Put the tests in the prompt, not after
Here's a habit that changed my hit rate: I describe the tests before the model writes the code. 'It should return null for an empty array. It should throw on a negative index. It should handle a 10,000-element array in under 50ms.' Three sentences. Now the model isn't writing code and hoping — it's writing code against a contract. This is test-driven prompting, and it works for the same reason TDD works for humans: the constraint clarifies the intent. The coding prompt generator has a mode for this. You list the behaviors, and it builds a prompt that asks for the implementation plus the tests that prove it. Then you run the tests. If they pass, you trust the code more than if you'd just eyeballed it. If they fail, you learned something cheap instead of shipping a bug.

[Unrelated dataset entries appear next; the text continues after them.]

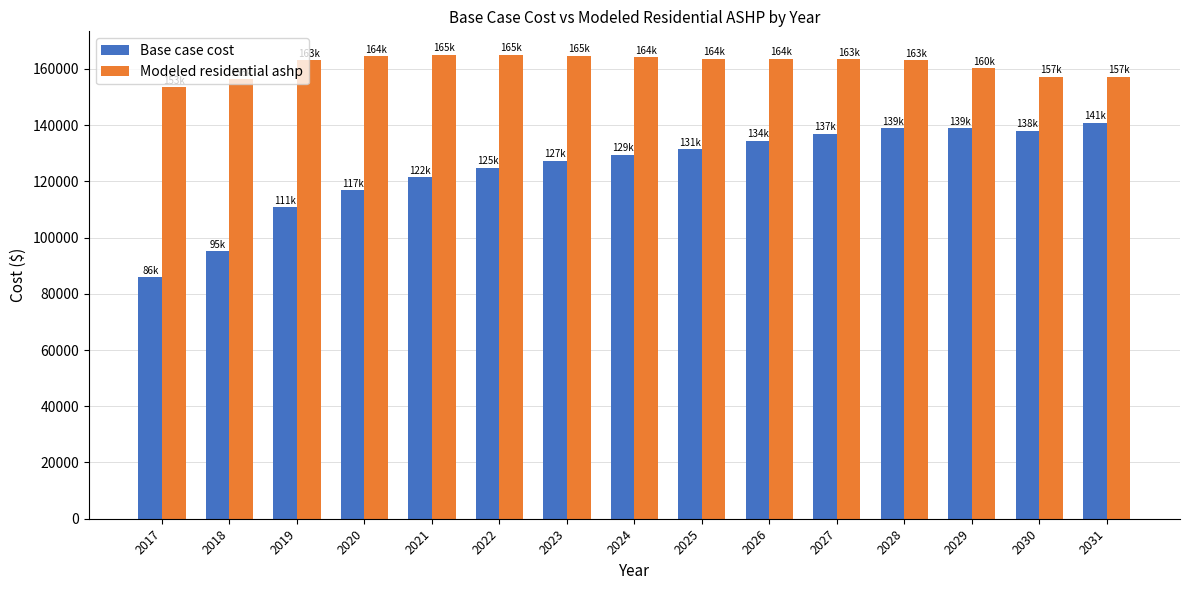

How many values in the Modeled residential ashp series are below 163372?

7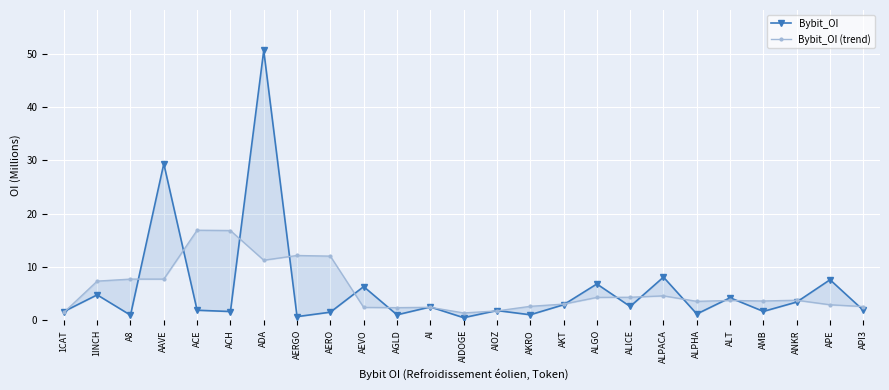

Reading left to right, list all the values displayed in this chart.

Bybit_OI: 1CAT=1.6	1INCH=4.8	A8=1.0	AAVE=29.4	ACE=1.9	ACH=1.7	ADA=50.6	AERGO=0.7	AERO=1.5	AEVO=6.3	AGLD=1.0	AI=2.5	AIDOGE=0.5	AIOZ=1.8	AKRO=1.0	AKT=2.9	ALGO=6.8	ALICE=2.6	ALPACA=8.1	ALPHA=1.2	ALT=4.2	AMB=1.7	ANKR=3.4	APE=7.6	API3=1.9
Bybit_OI (trend): 1CAT=1.5	1INCH=7.4	A8=7.7	AAVE=7.7	ACE=16.9	ACH=16.8	ADA=11.3	AERGO=12.2	AERO=12.0	AEVO=2.4	AGLD=2.4	AI=2.4	AIDOGE=1.4	AIOZ=1.8	AKRO=2.6	AKT=3.0	ALGO=4.3	ALICE=4.3	ALPACA=4.6	ALPHA=3.6	ALT=3.7	AMB=3.6	ANKR=3.8	APE=2.9	API3=2.6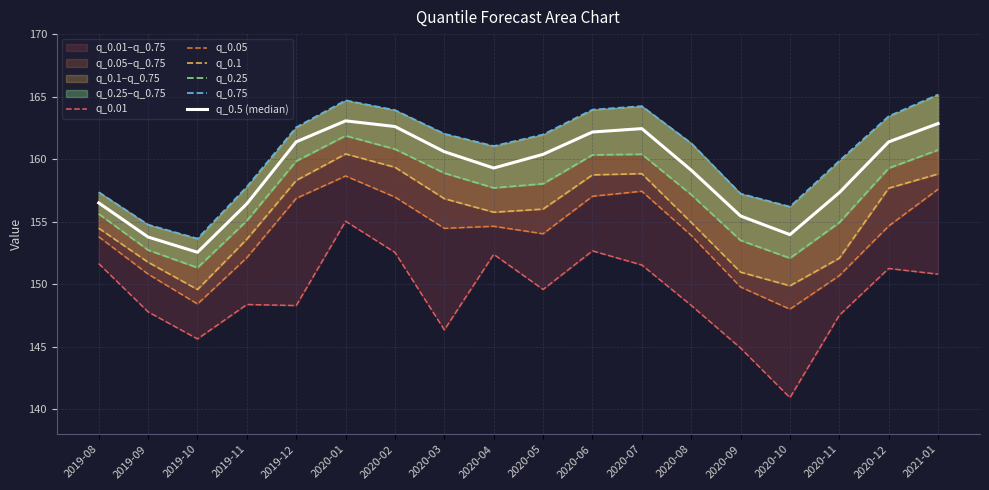

At which label does q_0.05 reach its peak?

2020-01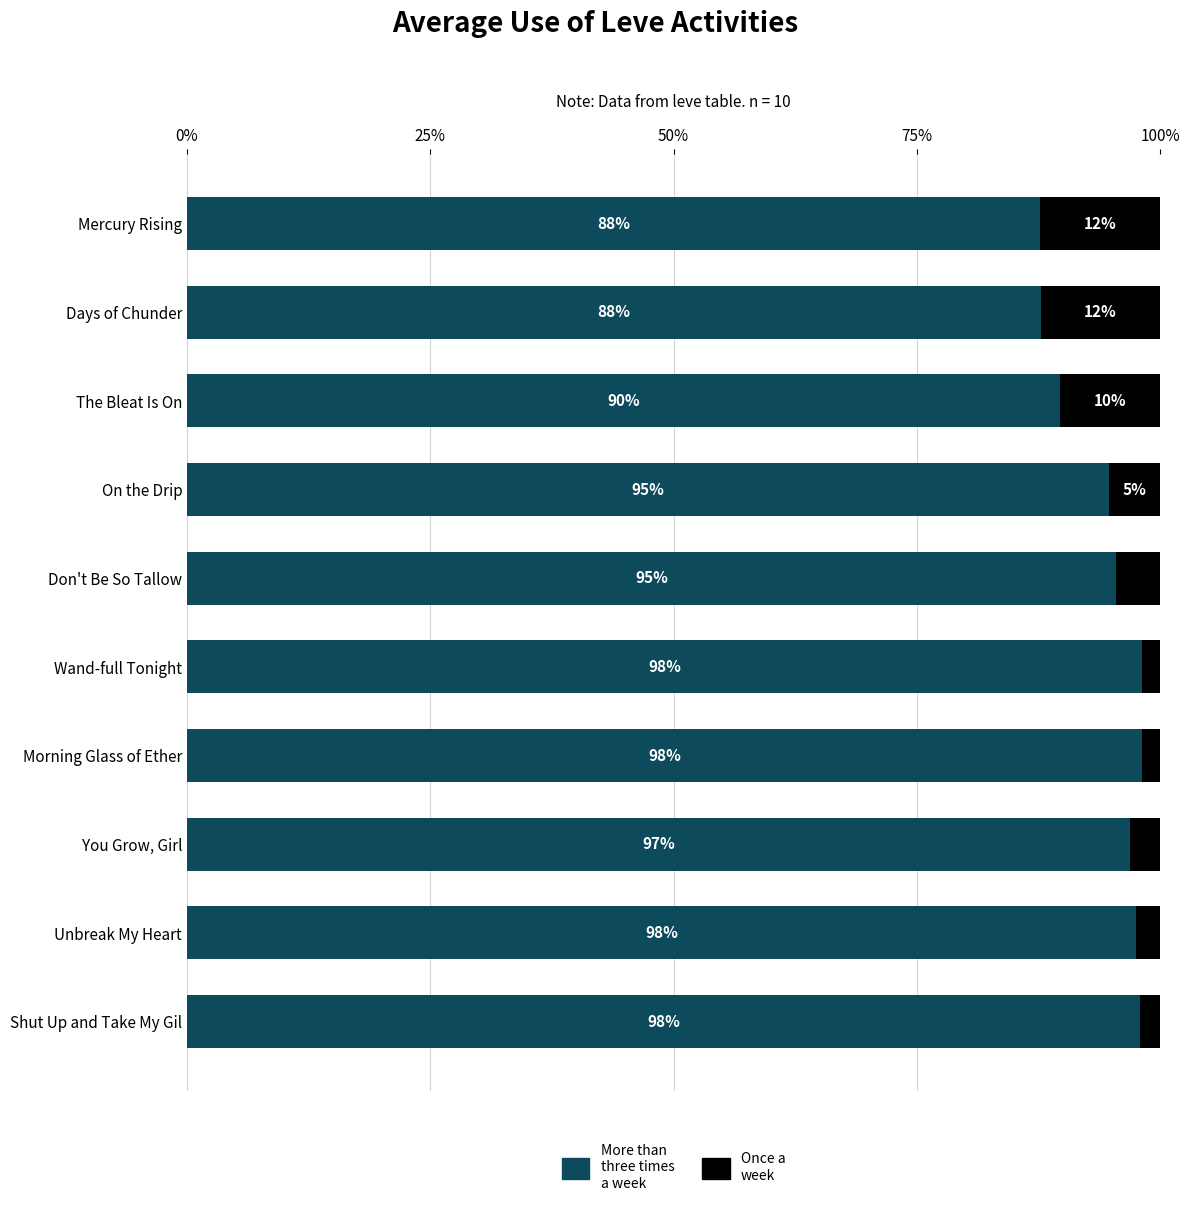

How many distinct data groups are displayed?

2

A benchmark: vague prompt vs structured prompt
I ran a small benchmark last month to put numbers on this, because I was tired of arguing about it in code review. Task: 'add pagination to this API endpoint.' I ran it 10 times with a vague one-line prompt and 10 times with a generated structured prompt, same model (Claude), same endpoint. Vague prompt: average 3.8 follow-up messages to get working code, average 7,200 total tokens, two of ten attempts shipped with an off-by-one in the offset calculation that I caught in review. Structured prompt: average 1.3 follow-ups, average 3,100 tokens, zero off-by-one bugs across ten runs. The structured prompt named the pagination style (cursor, not offset), the page size default, and the behavior at the last page. Less than half the tokens, a third of the follow-ups, and fewer bugs. The upfront cost was writing four extra lines. I'll take that trade every time. And the token saving compounds: across a month of dev work that's the difference between hitting your plan's limit in week three versus never thinking about it. The structured prompt isn't just cleaner output, it's cheaper output, which matters when you're prompting thirty times a day on a metered plan.
Worked example: bug report → structured debug prompt → fix
Debugging prompts are where the generator earns its keep, because a panicked bug report is the vaguest input there is. Real input I pasted last week: 'my React component re-renders infinitely and crashes the tab, help.' That's all the information a stressed developer gives. The coding prompt generator refused to generate a fix from that. Instead it asked four questions: what's in the dependency array of your effects, are you setting state inside a render, what does the component tree look like, and what changed right before it broke? When I answered — 'I'm calling setState inside useMemo, React 18' — it built a prompt that pointed the model straight at the anti-pattern. The model's first response identified the setState-in-useMemo as the cause and gave the fix in one pass. No infinite loop of 'try this, did that work?' Total time from crash to fix: about 5 minutes, most of which was me answering the four questions. The questions were the fix — the generator just made me answer them before I wasted an hour, every time, on every bug, in every project I work on.